La domanda devono essersela fatta in molti a Kiev, dove dopo il faccia a faccia tra Zelensky e Biden della settimana scorsa è stato dato l’annuncio di un nuovo obiettivo fissato per febbraio: organizzare un summit a New York a un anno esatto dall’inizio della guerra, con le Nazioni Unite come sede e il segretario generale Antonio Guterres a fare da mediatore.
“Ogni conflitto termina con la diplomazia”, ha spiegato con toni pacati (ben diversi da quelli cui l’Ucraina ci aveva abituati) il ministro degli Esteri Dmitro Kuleba.
La luce in fondo al bunker sembra dunque avvicinarsi, ma è ancora presto per cantare vittoria. Spiegando nei dettagli il piano di Kiev per sedersi attorno a un tavolo e risolvere con le buone maniere la guerra, Kuleba ha posto alcune condizioni difficilmente realizzabili. Una su tutte, che la Russia accetti di essere perseguita per crimini di guerra da un tribunale internazionale: questo il solo modo per far sì che anche Mosca sia invitata all’Onu.
Ad aggiungere altra tensione ci si è messa poi la richiesta ucraina di escludere la Russia dalle Nazioni Unite e da quel Consiglio di Sicurezza di cui è membro permanente, condizione privilegiata grazie alla quale più volte ha bloccato le risoluzioni avvalendosi del diritto di veto.
Per Kuleba “Mosca non ha diritto a farne parte”. Una presenza illegittima dovuta ad alcune irregolarità nel processo di adesione dopo la dissoluzione dell’Unione Sovietica nel 1991. “Noi esprimeremo ufficialmente la nostra posizione. Abbiamo una domanda molto semplice: è giusto che rimanga membro permanente del Consiglio di Sicurezza e che resti all’interno delle Nazioni Unite?
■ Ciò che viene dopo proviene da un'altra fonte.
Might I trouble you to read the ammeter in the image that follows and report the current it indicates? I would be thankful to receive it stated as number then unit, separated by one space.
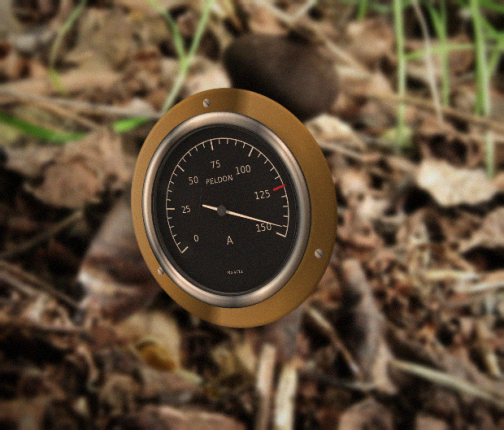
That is 145 A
Per noi no”.

Una richiesta pesante, quella del governo di Zelensky, perché mai nella storia le Nazioni Unite hanno espulso un loro membro. La Carta, però, prevede la possibilità che accada.
L’articolo 6 lo stabilisce (“Un Membro delle Nazioni Unite che abbia persistentemente violato i principi contenuti nella presente Carta può essere espulso dall’Organizzazione dall’Assemblea Generale su raccomandazione del Consiglio di Sicurezza”), mentre l’articolo 5 ricorda come si possa ricorrere meno drammaticamente anche alla sospensione.
“La sospensione o l’espulsione di uno Stato membro dall’Organizzazione è effettuata dall’Assemblea Generale su proposta del Consiglio. Tale raccomandazione richiede il voto concorrente dei membri permanenti del Consiglio di Sicurezza”.
Ma non è così semplice, perché quando si parla di membri permanenti del Consiglio ci si scontra con un altro cavillo: la rimozione è infatti possibile solo attraverso un emendamento alla Carta delle Nazioni Unite, come stabilito nel Capitolo XVIII.
“L’Onu potrebbe essere la sede migliore per tenere questo vertice – ha continuato Kuleba – perché non si tratta di fare un favore a un determinato Paese”.
E Guterres? “Ha dimostrato di essere un mediatore e un negoziatore efficiente e, soprattutto, un uomo di principio e integrità. Quindi saremmo lieti della sua partecipazione attiva”.
La parola ora passa a Vladimir Putin.